Check out two days of steam in photos and videos:

The hydrostatic lubricator, automatic brake valve, steam gauge,
and air gauges.

924 was built with one water glass but
regulations now require two.

Setting safety valves to the correct pressure involves verifying
they open at the desired pressure.
Checking the water level.

Verifying the open and close pressures for the safety valves.

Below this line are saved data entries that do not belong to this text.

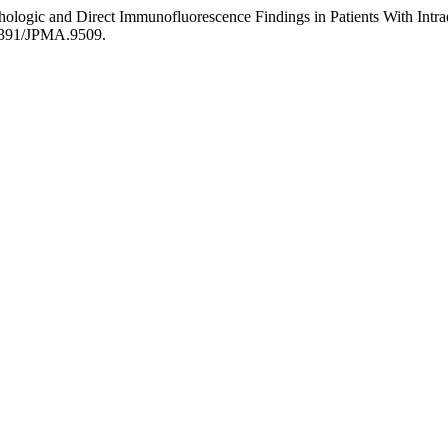
thologic and Direct Immunofluorescence Findings in Patients With Int
.47391/JPMA.9509.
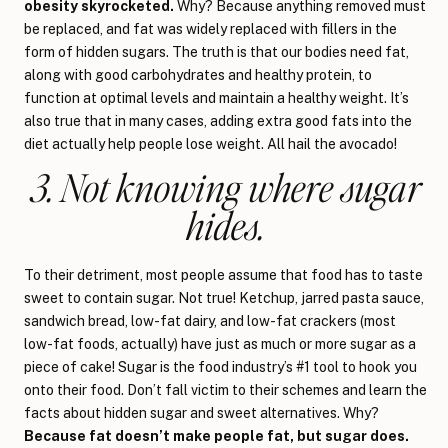
obesity skyrocketed.
Why? Because anything removed must
be replaced, and fat was widely replaced with fillers in the
form of hidden sugars. The truth is that our bodies need fat,
along with good carbohydrates and healthy protein, to
function at optimal levels and maintain a healthy weight. It’s
also true that in many cases, adding extra good fats into the
diet actually help people lose weight. All hail the avocado!
3. Not knowing where sugar
hides.
To their detriment, most people assume that food has to taste
sweet to contain sugar. Not true! Ketchup, jarred pasta sauce,
sandwich bread, low-fat dairy, and low-fat crackers (most
low-fat foods, actually) have just as much or more sugar as a
piece of cake! Sugar is the food industry’s #1 tool to hook you
onto their food. Don’t fall victim to their schemes and learn the
facts about hidden sugar and sweet alternatives. Why?
Because fat doesn’t make people fat, but sugar does.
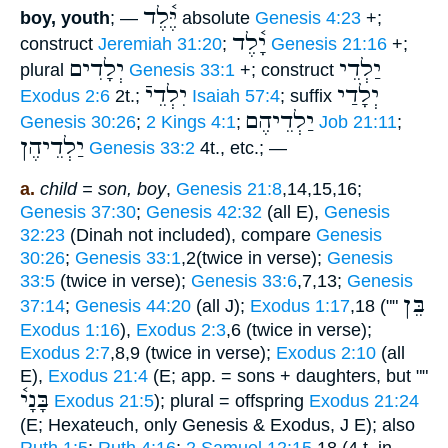
יֶּ֫לֶד
boy, youth
; —
absolute
Genesis 4:23
+;
יָ֫לֶד
construct
Jeremiah 31:20
;
Genesis 21:16
+;
יְלָדִים
יַלְדֵי
plural
Genesis 33:1
+; construct
יִלְדֵיֿ
יְלָדַי
Exodus 2:6
2t.;
Isaiah 57:4
; suffix
יַלְדֵיהֶם
Genesis 30:26
;
2 Kings 4:1
;
Job 21:11
;
יַלְדֵיהֶן
Genesis 33:2
4t., etc.; —
a.
child = son, boy
,
Genesis 21:8
,14,15,16;
Genesis 37:30
;
Genesis 42:32
(all E),
Genesis
32:23
(Dinah not included), compare
Genesis
30:26
;
Genesis 33:1
,2(twice in verse);
Genesis
33:5
(twice in verse);
Genesis 33:6
,7,13;
Genesis
בֵּן
37:14
;
Genesis 44:20
(all J);
Exodus 1:17
,18 (""
Exodus 1:16
),
Exodus 2:3
,6 (twice in verse);
Exodus 2:7
,8,9 (twice in verse);
Exodus 2:10
(all
E),
Exodus 21:4
(E; app. = sons + daughters, but ""
בָּנָי֫
Exodus 21:5
); plural = offspring
Exodus 21:24
(E; Hexateuch, only Genesis & Exodus, J E); also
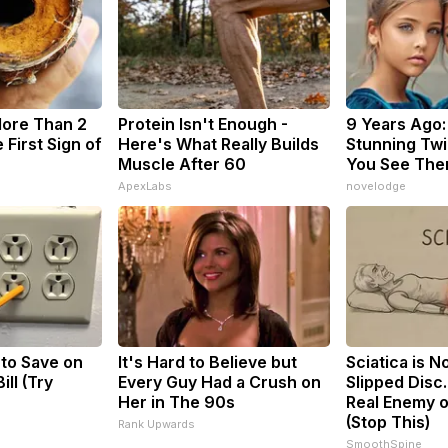
More Than 2
Protein Isn't Enough -
9 Years Ago:
 First Sign of
Here's What Really Builds
Stunning Twin
Muscle After 60
You See The
ApexLabs
novelodge
 to Save on
It's Hard to Believe but
Sciatica is N
ill (Try
Every Guy Had a Crush on
Slipped Disc
Her in The 90s
Real Enemy o
(Stop This)
Rank Upwards
SmoothSpine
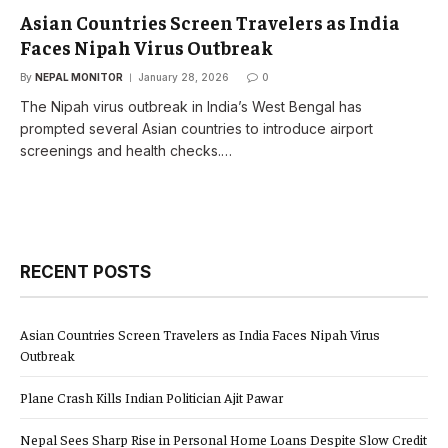
Asian Countries Screen Travelers as India
Faces Nipah Virus Outbreak
By
NEPAL MONITOR
January 28, 2026
0
The Nipah virus outbreak in India’s West Bengal has
prompted several Asian countries to introduce airport
screenings and health checks.…
RECENT POSTS
Asian Countries Screen Travelers as India Faces Nipah Virus
Outbreak
Plane Crash Kills Indian Politician Ajit Pawar
Nepal Sees Sharp Rise in Personal Home Loans Despite Slow Credit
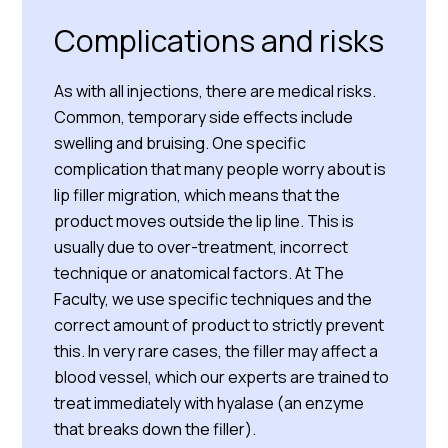
Complications and risks
As with all injections, there are medical risks.
Common, temporary side effects include
swelling and bruising. One specific
complication that many people worry about is
lip filler migration, which means that the
product moves outside the lip line. This is
usually due to over-treatment, incorrect
technique or anatomical factors. At The
Faculty, we use specific techniques and the
correct amount of product to strictly prevent
this. In very rare cases, the filler may affect a
blood vessel, which our experts are trained to
treat immediately with hyalase (an enzyme
that breaks down the filler).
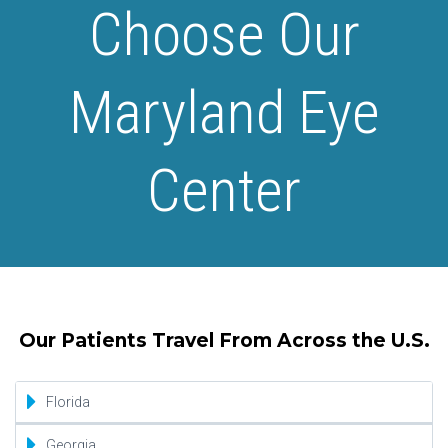
Choose Our
Maryland Eye
Center
Our Patients Travel From Across the U.S.
Florida
Jacksonville
Georgia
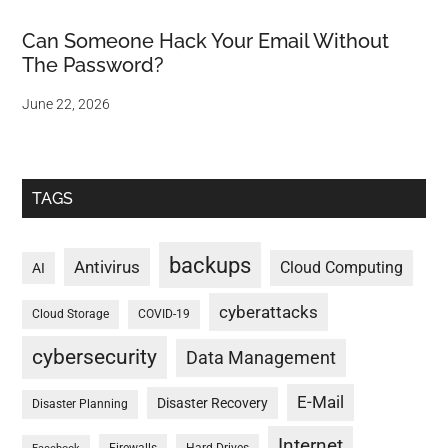
Can Someone Hack Your Email Without
The Password?
June 22, 2026
TAGS
backups
Antivirus
Cloud Computing
AI
cyberattacks
Cloud Storage
COVID-19
cybersecurity
Data Management
E-Mail
Disaster Recovery
Disaster Planning
Internet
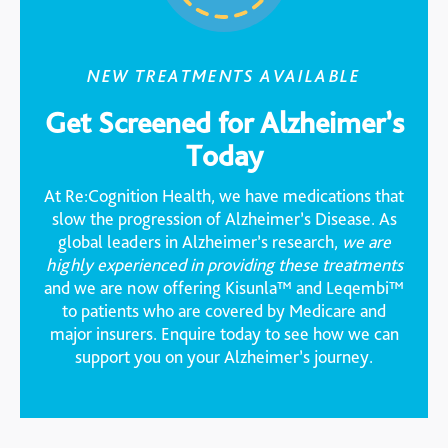
NEW TREATMENTS AVAILABLE
Get Screened for Alzheimer’s
Today
At Re:Cognition Health, we have medications that
slow the progression of Alzheimer’s Disease. As
global leaders in Alzheimer’s research,
we are
highly experienced in providing these treatments
and we are now offering Kisunla™ and Leqembi™
to patients who are covered by Medicare and
major insurers. Enquire today to see how we can
support you on your Alzheimer’s journey.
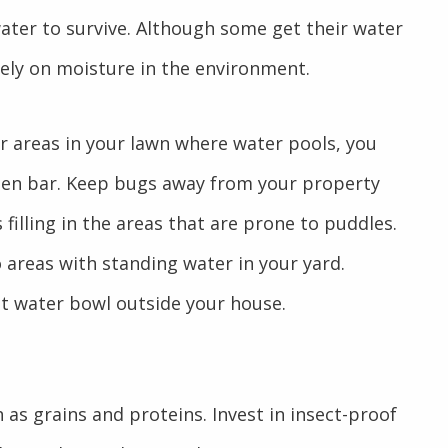
ater to survive. Although some get their water
rely on moisture in the environment.
or areas in your lawn where water pools, you
open bar. Keep bugs away from your property
 filling in the areas that are prone to puddles.
 areas with standing water in your yard.
t water bowl outside your house.
as grains and proteins. Invest in insect-proof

924 simmers in the Snoqualmie Valley
The Museum's director and the inspector from the Federal
Railroad Administration discuss locomotive 924.


tomd said...

Fantastic work , thanks to All volunteers .

Steve said...

CONGRATS to all who have labored on NP-924 !!!

Unknown said...

Congratulations to the NW Railway Museum crew. Great achievement bringing the 924 back to life!
Doug Shearer

Railroad Smurf said...

Way to go ! I am happy to see that there will be steam back in the Snoqualmie Valley and at the museum. I'm all so happy to see that the 108 that was in Snoqualmie and at the museum is now running in Hill City,SD. at the Black Hills Central R.R. (1880 Train). Miss you all and wish I was still on crew there.

Unknown said...

This is the best News i have seen for a long time and glad that all the work that the Staff and Volunteers have done on this Steam Engine is paying off and to know this equipment will teach people about how steam works for years to come.

Unknown said...

Cant wait to see this baby steam past my house!!!

BigPlanDan said...

The only thing that would beat this is the disappearance of Covid. Congratulations to all involved! Only they will ever know all the work involved and all the difficulties encountered in bringing an old steam engine to life. And, of course, there is the monumental task of raising all the money needed for this job! American ingenuity at work!!!
Dan O'Connell
Canyon Country, California

Graham Stokes said...

Beautiful to see. Great work. That whistle is gorgeous.